After the debut of the new TV show Pan Am you might wonder if it isn’t indestructible!
Despite four financial collapses, bankruptcy, terrorist attacks, crashes, and perpetual abuse of the name since its glory days faded in the 1970s, it still carries tremendous allure.
Every young boy (and even some girls!) growing up in the 1960s wanted to be the Captain of a Pan Am jet. For a 60s girl, it was a dream job to be a Pan Am stewardess. Flying was romantic and exciting, and Pan Am stood for all that was great about the era.
Pan Am didn’t just fly airplanes. They flew Clippers. They didn’t have a terminal building at JFK Airport in New York, they had a Worldport.
Today the functioning Pan Am brand clings to life as a railway in New England. Yet the brand’s cache makes owning the name profitable. Licensing of the logo on merchandise, in movies, on clothing, and in TV shows, makes owning the name worthwhile, even though it no longer functions as an airline. Pan Am exists primarily as a trademark today!
But to answer Jay’s question, I don’t think the brand is actually indestructible. Great brands have a purpose, and that is to make money for shareholders. Pan Am failed in that regard, and hasn’t flown since December 3, 1991 when Pan Am Flight 436 landed in Miami. If you fail at your primary business objective, you fail the brand test. You are destructible.

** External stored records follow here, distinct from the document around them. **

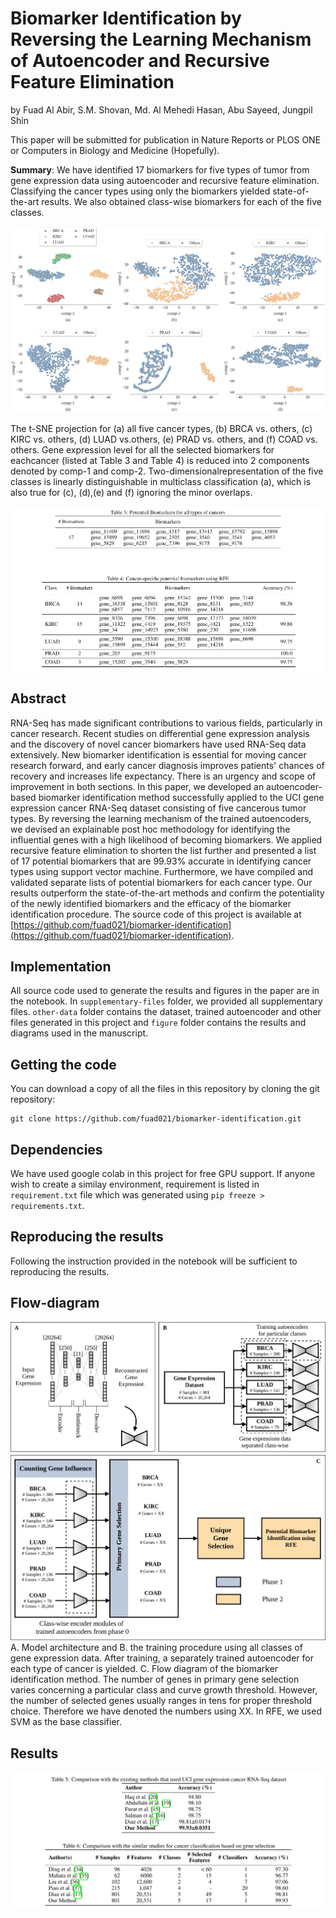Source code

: # Biomarker Identification by Reversing the Learning Mechanism of Autoencoder and Recursive Feature Elimination

by
Fuad Al Abir, S.M. Shovan, Md. Al Mehedi Hasan, Abu Sayeed, Jungpil Shin

This paper will be submitted for publication in Nature Reports or PLOS ONE or Computers in Biology and Medicine (Hopefully).

**Summary**: We have identified 17 biomarkers for five types of tumor from gene expression data using autoencoder and recursive feature elimination. Classifying the cancer types using only the biomarkers yielded state-of-the-art results. We also obtained class-wise biomarkers for each of the five classes.

![](figures/tsne.png)

The t-SNE projection for (a) all five cancer types, (b) BRCA vs. others, (c) KIRC vs. others, (d) LUAD vs.others, (e) PRAD vs. others, and (f) COAD vs. others. Gene expression level for all the selected biomarkers for eachcancer (listed at Table 3 and Table 4) is reduced into 2 components denoted by comp-1 and comp-2. Two-dimensionalrepresentation of the five classes is linearly distinguishable in multiclass classification (a), which is also true for (c), (d),(e) and (f) ignoring the minor overlaps.

![](figures/biomarker-table.png)

## Abstract

RNA-Seq has made significant contributions to various fields, particularly in cancer research. Recent studies on differential gene expression analysis and the discovery of novel cancer biomarkers have used RNA-Seq data extensively. New biomarker identification is essential for moving cancer research forward, and early cancer diagnosis improves patients' chances of recovery and increases life expectancy. There is an urgency and scope of improvement in both sections. In this paper, we developed an autoencoder-based biomarker identification method successfully applied to the UCI gene expression cancer RNA-Seq dataset consisting of five cancerous tumor types. By reversing the learning mechanism of the trained autoencoders, we devised an explainable post hoc methodology for identifying the influential genes with a high likelihood of becoming biomarkers. We applied recursive feature elimination to shorten the list further and presented a list of 17 potential biomarkers that are 99.93\% accurate in identifying cancer types using support vector machine. Furthermore, we have compiled and validated separate lists of potential biomarkers for each cancer type. Our results outperform the state-of-the-art methods and confirm the potentiality of the newly identified biomarkers and the efficacy of the biomarker identification procedure. The source code of this project is available at [https://github.com/fuad021/biomarker-identification](https://github.com/fuad021/biomarker-identification). 

## Implementation

All source code used to generate the results and figures in the paper are in the notebook. In `supplementary-files` folder, we provided all supplementary files. `other-data` folder contains the dataset, trained autoencoder and other files generated in this project and `figure` folder contains the results and diagrams used in the manuscript.

## Getting the code

You can download a copy of all the files in this repository by cloning the git repository:

    git clone https://github.com/fuad021/biomarker-identification.git

## Dependencies
We have used google colab in this project for free GPU support. If anyone wish to create a similay environment, requirement is listed in `requirement.txt` file which was generated using `pip freeze > requirements.txt`.

## Reproducing the results
Following the instruction provided in the notebook will be sufficient to reproducing the results.

## Flow-diagram
![](figures/map.png)
A. Model architecture and B. the training procedure using all classes of gene expression data. After training, a separately trained autoencoder for each type of cancer is yielded. C. Flow diagram of the biomarker identification method. The number of genes in primary gene selection varies concerning a particular class and curve growth threshold. However, the number of selected genes usually ranges in tens for proper threshold choice. Therefore we have denoted the numbers using XX. In RFE, we used SVM as the base classifier.

## Results
![](figures/comparison-table.png)
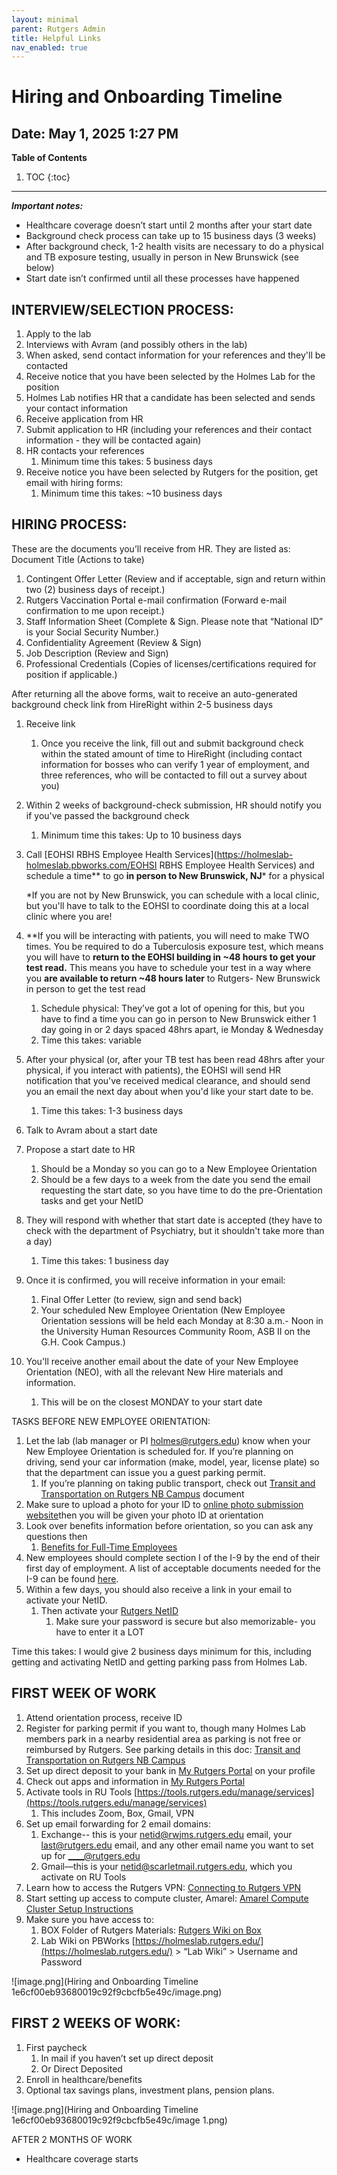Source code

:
 ```yaml
---
layout: minimal
parent: Rutgers Admin
title: Helpful Links
nav_enabled: true
---
```


# Hiring and Onboarding Timeline
Date: May 1, 2025 1:27 PM
---
**Table of Contents**
1. TOC
{:toc}
---



***Important notes:***

- Healthcare coverage doesn’t start until 2 months after your start date
- Background check process can take up to 15 business days (3 weeks)
- After background check, 1-2 health visits are necessary to do a physical and TB exposure testing, usually in person in New Brunswick (see below)
- Start date isn’t confirmed until all these processes have happened

## INTERVIEW/SELECTION PROCESS:

1. Apply to the lab
2. Interviews with Avram (and possibly others in the lab)
3. When asked, send contact information for your references and they'll be contacted
4. Receive notice that you have been selected by the Holmes Lab for the position
5. Holmes Lab notifies HR that a candidate has been selected and sends your contact information
6. Receive application from HR
7. Submit application to HR (including your references and their contact information - they will be contacted again)
8. HR contacts your references
    1. Minimum time this takes: 5 business days
9. Receive notice you have been selected by Rutgers for the position, get email with hiring forms:
    1. Minimum time this takes: ~10 business days

## HIRING PROCESS:

These are the documents you’ll receive from HR. They are listed as: Document Title (Actions to take)

1.  Contingent Offer Letter (Review and if acceptable, sign and return within two (2) business days of receipt.)
2. Rutgers Vaccination Portal e-mail confirmation (Forward e-mail confirmation to me upon receipt.)
3. Staff Information Sheet (Complete & Sign. Please note that “National ID” is your Social Security Number.)
4.  Confidentiality Agreement (Review & Sign) 
5. Job Description (Review and Sign)
6. Professional Credentials (Copies of licenses/certifications required for position if applicable.)
    
    

After returning all the above forms, wait to receive an auto-generated background check link from HireRight within 2-5 business days

1. Receive link
    1. Once you receive the link, fill out and submit background check within the stated amount of time to HireRight (including contact information for bosses who can verify 1 year of employment, and three references, who will be contacted to fill out a survey about you)
2. Within 2 weeks of background-check submission, HR should notify you if you've passed the background check
    1. Minimum time this takes: Up to 10 business days
3. Call [EOHSI RBHS Employee Health Services](https://holmeslab-holmeslab.pbworks.com/EOHSI RBHS Employee Health Services) and schedule a time** to go **in person to New Brunswick, NJ*** for a physical
    
    *If you are not by New Brunswick, you can schedule with a local clinic, but you'll have to talk to the EOHSI to coordinate doing this at a local clinic where you are!
    
4. **If you will be interacting with patients, you will need to make TWO times. You be required to do a Tuberculosis exposure test, which means you will have to **return to the EOHSI building in ~48 hours to get your test read.** This means you have to schedule your test in a way where you **are available to return ~48 hours later** to Rutgers- New Brunswick in person to get the test read
    1. Schedule physical: They’ve got a lot of opening for this, but you have to find a time you can go in person to New Brunswick either 1 day going in or 2 days spaced 48hrs apart, ie Monday & Wednesday
    2. Time this takes: variable
5. After your physical (or, after your TB test has been read 48hrs after your physical, if you interact with patients), the EOHSI will send HR notification that you've received medical clearance, and should send you an email the next day about when you'd like your start date to be.
    1. Time this takes: 1-3 business days
6. Talk to Avram about a start date
7. Propose a start date to HR
    1. Should be a Monday so you can go to a New Employee Orientation
    2. Should be a few days to a week from the date you send the email requesting the start date, so you have time to do the pre-Orientation tasks and get your NetID
8. They will respond with whether that start date is accepted (they have to check with the department of Psychiatry, but it shouldn't take more than a day)
    1. Time this takes: 1 business day
9. Once it is confirmed, you will receive information in your email:
    1. Final Offer Letter (to review, sign and send back)
    2. Your scheduled New Employee Orientation (New Employee Orientation sessions will be held each Monday at 8:30 a.m.- Noon in the University Human Resources Community Room, ASB II on the G.H. Cook Campus.)
10. You'll receive another email about the date of your New Employee Orientation (NEO), with all the relevant New Hire materials and information.
    1. This will be on the closest MONDAY to your start date

TASKS BEFORE NEW EMPLOYEE ORIENTATION:

1. Let the lab (lab manager or PI [holmes@rutgers.edu](mailto:avram.holmes@rutgers.edu)) know when your New Employee Orientation is scheduled for. If you’re planning on driving, send your car information (make, model, year, license plate) so that the department can issue you a guest parking permit.
    1. If you’re planning on taking public transport, check out [Transit and Transportation on Rutgers NB Campus](https://rutgers.box.com/s/oubs9ulm23qwxuy85ahbe2yvcz7fn46c) document
2. Make sure to upload a photo for your ID to [online photo submission website](https://ipo.rutgers.edu/publicsafety/iam/online-photo-submission)then you will be given your photo ID at orientation
3. Look over benefits information before orientation, so you can ask any questions then
    1. [Benefits for Full-Time Employees](https://uhr.rutgers.edu/benefits/enrolling-benefits-full-time-employees)
4. New employees should complete section I of the I-9 by the end of their first day of employment. A list of acceptable documents needed for the I-9 can be found [here](https://uhr.rutgers.edu/docs/acceptable-documents).
5. Within a few days, you should also receive a link in your email to activate your NetID.
    1. Then activate your [Rutgers NetID](http://netid.rutgers.edu/)
        1. Make sure your password is secure but also memorizable- you have to enter it a LOT

Time this takes: I would give 2 business days minimum for this, including getting and activating NetID and getting parking pass from Holmes Lab.

## FIRST WEEK OF WORK

1. Attend orientation process, receive ID
2. Register for parking permit if you want to, though many Holmes Lab members park in a nearby residential area as parking is not free or reimbursed by Rutgers. See parking details in this doc: [Transit and Transportation on Rutgers NB Campus](https://rutgers.box.com/s/oubs9ulm23qwxuy85ahbe2yvcz7fn46c)
3. Set up direct deposit to your bank in [My Rutgers Portal](https://my.rutgers.edu/portal/render.userLayoutRootNode.uP?uP_root=root&uP_sparam=activeTab&activeTab=2) on your profile
4. Check out apps and information in [My Rutgers Portal](https://my.rutgers.edu/portal/render.userLayoutRootNode.uP?uP_root=root&uP_sparam=activeTab&activeTab=2)
5. Activate tools in RU Tools [https://tools.rutgers.edu/manage/services](https://tools.rutgers.edu/manage/services)
    1. This includes Zoom, Box, Gmail, VPN
6. Set up email forwarding for 2 email domains:
    1. Exchange-- this is your [netid@rwjms.rutgers.edu](mailto:netid@rwjms.rutgers.edu) email, your [last@rutgers.edu](mailto:first.last@rutgers.edu) email, and any other email name you want to set up for [____@rutgers.edu](mailto:____@rutgers.edu)
    2. Gmail—this is your [netid@scarletmail.rutgers.edu](mailto:netid@scarletmail.rutgers.edu), which you activate on RU Tools
7. Learn how to access the Rutgers VPN: [Connecting to Rutgers VPN](https://rutgers.box.com/s/khcapgqy8po59iibiizrpzuhzfq1rr70)
8. Start setting up access to compute cluster, Amarel: [Amarel Compute Cluster Setup Instructions](https://rutgers.box.com/s/yq0flxz364tb9vnyriemgbbt160fimjg)
9. Make sure you have access to:
    1. BOX Folder of Rutgers Materials: [Rutgers Wiki on Box](https://rutgers.box.com/s/y27w3g4wfbjads691ewq7o83830rs082)
    2. Lab Wiki on PBWorks [https://holmeslab.rutgers.edu/](https://holmeslab.rutgers.edu/) > “Lab Wiki” > Username and Password

![image.png](Hiring and Onboarding Timeline 1e6cf00eb93680019c92f9cbcfb5e49c/image.png)

## FIRST 2 WEEKS OF WORK:

1. First paycheck
    1. In mail if you haven’t set up direct deposit
    2. Or Direct Deposited
2. Enroll in healthcare/benefits
3. Optional tax savings plans, investment plans, pension plans.

![image.png](Hiring and Onboarding Timeline 1e6cf00eb93680019c92f9cbcfb5e49c/image 1.png)

AFTER 2 MONTHS OF WORK

- Healthcare coverage starts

But what is really cool about Pan Am, as Jay pointed out, is the incredible power of what the brand stands for to this day:
Romance | Exploration | Adventure | Intrigue | Destiny | Luxury | Excellence | Freedom | Escape
When you stand for things like that, you can build a powerful magnet with your brand. Despite Pan Am’s disappearance as an airline, we still associate all of those wonderful images with the name. If you stand for emotionally powerful ideals like that, we will remember you forever.
On the other hand, if you stand for “low prices”, we will only remember you until a lower price comes along.
Rock stars use the power of emotion to draw us in. You never forget how Pete Townshend smashed his guitar on stage night after night in the name of rebellion. You never forget how John and Yoko’s stayed in bed for peace. You never forget the lyrics of the Bob Seger song that was playing on the car radio while you were in the back seat growing up too fast. Powerful emotional ideals indeed.
The lesson of Pan Am is to stand for powerful emotional ideals, not empty advertising cliches. You may never build an indestructible brand, but you might just come close.